Pellegrin J L, Ortega-Barria E, Prioli R P, Meijia J S, Pereira M E
Clinique de Medicine Interne, Hopital Haut-Leveque, Pessac, France.
Trop Med Parasitol. 1992 Mar;43(1):33-7.
We have recently reported the presence of neuraminidase (NA) activity in Acanthamoeba castellanii. We now show that the NAs of T. cruzi and A. castellanii share cross-reactive determinants using TCN-2, a monoclonal antibody (mAb) against the T. cruzi NA and a mouse polyclonal Ab (anti-TR) raised against a tandemly repeated dodecapeptide which contains the epitope recognized by TCN-2 (Prioli et al., submitted). This cross-reactivity was demonstrated by the reaction of TCN-2 and anti-TR with A. castellanii parasites using immunofluorescence, immunoblotting and ELISA. Inhibition and immunoprecipitation of enzyme activity confirmed that the A. castellanii antigen recognized by TCN-2 was the NA. Immunoprecipitation of [35S] labeled trophozoite lysates showed the A. castellanii NA to have a molecular weight of 115 kDa. In addition, immunoblot analysis of subcellular fractions obtained by ultracentrifugation showed the A. castellanii NA to be associated with the parasite membrane but not with the cytosol or cytoskeleton fractions. These results suggest that the TCN-2 epitope, contained within a dodecamer tandem repeat unit, is present in T. cruzi and A. castellanii NAs.

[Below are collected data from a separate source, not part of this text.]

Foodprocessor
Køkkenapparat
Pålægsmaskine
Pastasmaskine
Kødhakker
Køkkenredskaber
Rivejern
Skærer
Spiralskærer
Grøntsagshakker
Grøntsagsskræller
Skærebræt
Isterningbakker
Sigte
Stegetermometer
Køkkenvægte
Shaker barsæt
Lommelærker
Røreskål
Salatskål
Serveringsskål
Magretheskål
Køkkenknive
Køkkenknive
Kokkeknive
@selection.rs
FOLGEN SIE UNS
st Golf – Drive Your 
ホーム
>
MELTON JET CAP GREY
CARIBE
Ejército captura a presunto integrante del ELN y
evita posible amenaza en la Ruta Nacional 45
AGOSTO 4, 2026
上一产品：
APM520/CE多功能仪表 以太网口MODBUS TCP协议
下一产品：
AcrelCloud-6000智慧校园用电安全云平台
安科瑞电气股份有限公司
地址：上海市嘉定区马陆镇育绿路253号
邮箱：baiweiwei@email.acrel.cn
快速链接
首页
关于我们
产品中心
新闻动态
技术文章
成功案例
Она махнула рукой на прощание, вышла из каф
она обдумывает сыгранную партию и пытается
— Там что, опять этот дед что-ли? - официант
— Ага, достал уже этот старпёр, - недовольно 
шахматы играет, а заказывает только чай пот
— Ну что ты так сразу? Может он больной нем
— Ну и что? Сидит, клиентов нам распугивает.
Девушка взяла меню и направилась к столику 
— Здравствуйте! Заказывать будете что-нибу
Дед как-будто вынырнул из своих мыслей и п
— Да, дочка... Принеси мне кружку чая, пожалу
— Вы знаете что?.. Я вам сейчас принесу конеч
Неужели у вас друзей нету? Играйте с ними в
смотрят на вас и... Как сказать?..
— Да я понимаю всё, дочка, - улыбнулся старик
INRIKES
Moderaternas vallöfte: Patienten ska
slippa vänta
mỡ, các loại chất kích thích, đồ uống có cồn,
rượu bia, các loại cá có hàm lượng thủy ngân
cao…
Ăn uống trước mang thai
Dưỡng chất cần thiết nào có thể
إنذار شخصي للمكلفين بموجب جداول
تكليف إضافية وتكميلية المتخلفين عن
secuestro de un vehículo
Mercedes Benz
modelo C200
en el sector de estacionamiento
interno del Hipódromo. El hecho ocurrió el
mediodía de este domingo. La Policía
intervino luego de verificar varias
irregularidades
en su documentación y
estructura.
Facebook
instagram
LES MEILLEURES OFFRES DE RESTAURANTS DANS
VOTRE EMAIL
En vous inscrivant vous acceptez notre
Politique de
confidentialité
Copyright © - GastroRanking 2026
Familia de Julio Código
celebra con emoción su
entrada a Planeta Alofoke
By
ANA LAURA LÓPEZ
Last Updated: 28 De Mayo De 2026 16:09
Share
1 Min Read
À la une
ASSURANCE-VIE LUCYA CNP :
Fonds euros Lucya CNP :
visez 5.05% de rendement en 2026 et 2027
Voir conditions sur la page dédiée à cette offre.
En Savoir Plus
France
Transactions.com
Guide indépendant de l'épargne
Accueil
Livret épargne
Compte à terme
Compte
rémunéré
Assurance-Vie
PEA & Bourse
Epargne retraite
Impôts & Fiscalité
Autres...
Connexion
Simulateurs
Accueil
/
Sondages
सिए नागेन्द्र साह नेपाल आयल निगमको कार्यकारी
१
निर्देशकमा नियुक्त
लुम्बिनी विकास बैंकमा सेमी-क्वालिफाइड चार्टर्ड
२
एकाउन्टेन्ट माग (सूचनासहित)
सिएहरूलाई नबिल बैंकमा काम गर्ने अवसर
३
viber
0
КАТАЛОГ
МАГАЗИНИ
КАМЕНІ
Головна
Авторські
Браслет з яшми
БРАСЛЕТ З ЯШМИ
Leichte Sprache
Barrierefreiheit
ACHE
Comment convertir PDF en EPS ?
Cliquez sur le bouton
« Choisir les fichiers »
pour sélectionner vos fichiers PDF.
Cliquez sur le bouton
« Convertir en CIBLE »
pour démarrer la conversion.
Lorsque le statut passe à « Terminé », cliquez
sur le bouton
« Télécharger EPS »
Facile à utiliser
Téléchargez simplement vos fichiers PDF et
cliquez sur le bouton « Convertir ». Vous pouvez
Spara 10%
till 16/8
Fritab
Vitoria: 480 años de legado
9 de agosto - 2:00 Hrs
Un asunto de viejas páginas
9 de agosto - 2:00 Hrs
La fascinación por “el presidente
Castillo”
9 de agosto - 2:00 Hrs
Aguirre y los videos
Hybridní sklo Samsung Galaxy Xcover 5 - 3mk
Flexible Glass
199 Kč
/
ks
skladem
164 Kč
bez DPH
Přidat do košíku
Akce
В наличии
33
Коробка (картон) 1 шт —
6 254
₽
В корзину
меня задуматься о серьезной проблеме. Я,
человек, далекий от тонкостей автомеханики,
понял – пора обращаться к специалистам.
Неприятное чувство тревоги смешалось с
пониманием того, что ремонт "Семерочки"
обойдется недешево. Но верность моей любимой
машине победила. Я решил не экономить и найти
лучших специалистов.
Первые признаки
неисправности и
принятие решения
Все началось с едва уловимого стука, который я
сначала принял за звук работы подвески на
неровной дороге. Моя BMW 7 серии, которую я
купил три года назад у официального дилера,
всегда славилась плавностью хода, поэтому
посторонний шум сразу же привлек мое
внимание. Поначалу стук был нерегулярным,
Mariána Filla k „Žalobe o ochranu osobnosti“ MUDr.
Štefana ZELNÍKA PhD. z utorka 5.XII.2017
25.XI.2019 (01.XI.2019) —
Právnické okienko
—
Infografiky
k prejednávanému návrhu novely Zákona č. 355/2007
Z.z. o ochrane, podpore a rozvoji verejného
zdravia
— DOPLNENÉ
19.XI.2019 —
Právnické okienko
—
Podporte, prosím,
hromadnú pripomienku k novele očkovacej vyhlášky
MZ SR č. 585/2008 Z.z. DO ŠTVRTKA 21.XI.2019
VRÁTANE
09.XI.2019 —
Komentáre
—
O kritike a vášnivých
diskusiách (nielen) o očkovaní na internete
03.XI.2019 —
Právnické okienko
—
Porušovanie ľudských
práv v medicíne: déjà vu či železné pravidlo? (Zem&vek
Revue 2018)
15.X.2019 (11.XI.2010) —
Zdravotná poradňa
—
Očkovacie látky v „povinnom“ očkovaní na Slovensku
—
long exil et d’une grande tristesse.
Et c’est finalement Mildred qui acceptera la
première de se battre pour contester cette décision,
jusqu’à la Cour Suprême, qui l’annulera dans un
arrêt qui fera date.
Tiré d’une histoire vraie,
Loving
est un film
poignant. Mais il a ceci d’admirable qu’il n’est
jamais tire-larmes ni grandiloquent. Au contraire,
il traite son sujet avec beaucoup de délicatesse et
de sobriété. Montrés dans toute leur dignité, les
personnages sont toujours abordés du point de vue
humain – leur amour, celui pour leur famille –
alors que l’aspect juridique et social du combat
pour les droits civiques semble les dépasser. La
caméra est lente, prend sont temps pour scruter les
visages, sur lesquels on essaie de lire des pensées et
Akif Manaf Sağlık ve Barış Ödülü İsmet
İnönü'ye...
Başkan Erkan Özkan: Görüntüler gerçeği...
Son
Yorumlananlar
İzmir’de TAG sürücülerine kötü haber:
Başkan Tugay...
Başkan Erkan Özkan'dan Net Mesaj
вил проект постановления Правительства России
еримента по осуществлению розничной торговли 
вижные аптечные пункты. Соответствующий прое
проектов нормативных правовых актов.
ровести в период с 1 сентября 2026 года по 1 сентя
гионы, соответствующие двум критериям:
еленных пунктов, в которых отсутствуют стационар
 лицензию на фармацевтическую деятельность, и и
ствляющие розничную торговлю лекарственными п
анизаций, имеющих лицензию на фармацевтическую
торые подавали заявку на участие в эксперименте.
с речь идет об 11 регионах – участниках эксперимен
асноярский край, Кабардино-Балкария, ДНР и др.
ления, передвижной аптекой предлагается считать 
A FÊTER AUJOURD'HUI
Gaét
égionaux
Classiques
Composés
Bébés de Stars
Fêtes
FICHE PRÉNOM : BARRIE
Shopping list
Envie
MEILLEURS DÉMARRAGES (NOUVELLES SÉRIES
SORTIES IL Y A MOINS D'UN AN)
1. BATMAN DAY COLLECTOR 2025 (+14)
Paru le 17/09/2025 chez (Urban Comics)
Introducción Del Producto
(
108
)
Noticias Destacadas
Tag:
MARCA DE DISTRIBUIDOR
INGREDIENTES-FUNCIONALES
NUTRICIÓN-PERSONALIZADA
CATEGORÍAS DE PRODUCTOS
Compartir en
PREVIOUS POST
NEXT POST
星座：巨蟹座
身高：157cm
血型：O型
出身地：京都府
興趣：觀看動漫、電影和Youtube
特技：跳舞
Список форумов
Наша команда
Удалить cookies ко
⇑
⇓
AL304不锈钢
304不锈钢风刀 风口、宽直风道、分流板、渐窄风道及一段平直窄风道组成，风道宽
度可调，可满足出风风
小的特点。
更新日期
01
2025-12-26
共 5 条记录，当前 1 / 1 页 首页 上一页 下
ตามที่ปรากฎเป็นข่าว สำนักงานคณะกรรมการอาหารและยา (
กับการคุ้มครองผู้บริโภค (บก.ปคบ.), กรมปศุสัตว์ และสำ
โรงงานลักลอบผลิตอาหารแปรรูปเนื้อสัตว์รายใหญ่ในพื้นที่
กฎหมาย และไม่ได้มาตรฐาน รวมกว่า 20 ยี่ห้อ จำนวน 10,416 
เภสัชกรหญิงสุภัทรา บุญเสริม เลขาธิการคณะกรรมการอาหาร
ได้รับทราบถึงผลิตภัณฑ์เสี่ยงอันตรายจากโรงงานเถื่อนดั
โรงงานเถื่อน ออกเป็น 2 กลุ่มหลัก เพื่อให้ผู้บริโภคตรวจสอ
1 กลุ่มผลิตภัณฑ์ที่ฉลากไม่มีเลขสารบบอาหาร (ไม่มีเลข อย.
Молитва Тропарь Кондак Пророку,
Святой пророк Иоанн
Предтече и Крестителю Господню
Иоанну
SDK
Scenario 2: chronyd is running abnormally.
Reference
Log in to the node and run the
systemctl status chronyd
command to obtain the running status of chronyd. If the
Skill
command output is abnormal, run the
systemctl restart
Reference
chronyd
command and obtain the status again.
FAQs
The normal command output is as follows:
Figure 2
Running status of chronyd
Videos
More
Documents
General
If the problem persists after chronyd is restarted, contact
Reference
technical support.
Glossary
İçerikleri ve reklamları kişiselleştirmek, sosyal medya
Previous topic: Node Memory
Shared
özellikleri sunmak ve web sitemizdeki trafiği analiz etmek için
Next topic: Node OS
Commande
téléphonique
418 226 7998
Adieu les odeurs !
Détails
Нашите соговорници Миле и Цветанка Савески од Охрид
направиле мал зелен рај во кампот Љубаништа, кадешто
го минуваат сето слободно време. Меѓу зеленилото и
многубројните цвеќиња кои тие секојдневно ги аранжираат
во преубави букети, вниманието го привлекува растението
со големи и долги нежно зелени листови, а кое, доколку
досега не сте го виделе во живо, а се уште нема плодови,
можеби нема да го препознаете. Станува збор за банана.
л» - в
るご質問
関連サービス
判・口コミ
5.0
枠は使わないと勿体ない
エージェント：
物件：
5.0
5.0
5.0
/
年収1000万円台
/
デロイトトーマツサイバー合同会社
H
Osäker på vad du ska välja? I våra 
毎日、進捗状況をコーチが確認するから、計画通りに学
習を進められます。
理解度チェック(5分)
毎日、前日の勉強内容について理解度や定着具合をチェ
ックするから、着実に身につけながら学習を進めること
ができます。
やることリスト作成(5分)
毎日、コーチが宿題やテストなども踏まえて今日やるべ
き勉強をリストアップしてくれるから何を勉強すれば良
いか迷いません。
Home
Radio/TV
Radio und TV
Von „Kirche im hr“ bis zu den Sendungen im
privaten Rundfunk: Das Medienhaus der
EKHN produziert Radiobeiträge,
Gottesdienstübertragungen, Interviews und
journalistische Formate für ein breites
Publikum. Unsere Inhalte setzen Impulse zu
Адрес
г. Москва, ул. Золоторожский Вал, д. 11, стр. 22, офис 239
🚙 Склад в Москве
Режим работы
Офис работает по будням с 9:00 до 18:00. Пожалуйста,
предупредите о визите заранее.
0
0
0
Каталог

我们最近报道了卡氏棘阿米巴中存在神经氨酸酶(NA)活性。现在我们利用TCN - 2(一种针对克氏锥虫NA的单克隆抗体(mAb))和一种针对包含被TCN - 2识别的表位的串联重复十二肽产生的小鼠多克隆抗体(抗TR),证明克氏锥虫和卡氏棘阿米巴的NA具有交叉反应性决定簇(Prioli等人,已提交)。通过免疫荧光、免疫印迹和酶联免疫吸附测定法,利用TCN - 2和抗TR与卡氏棘阿米巴寄生虫的反应证实了这种交叉反应性。酶活性的抑制和免疫沉淀证实被TCN - 2识别的卡氏棘阿米巴抗原是NA。对[35S]标记的滋养体裂解物进行免疫沉淀显示,卡氏棘阿米巴的NA分子量为115 kDa。此外,对超速离心获得的亚细胞组分进行免疫印迹分析表明,卡氏棘阿米巴的NA与寄生虫膜相关,但与胞质溶胶或细胞骨架组分无关。这些结果表明,存在于十二聚体串联重复单元中的TCN - 2表位存在于克氏锥虫和卡氏棘阿米巴的NA中。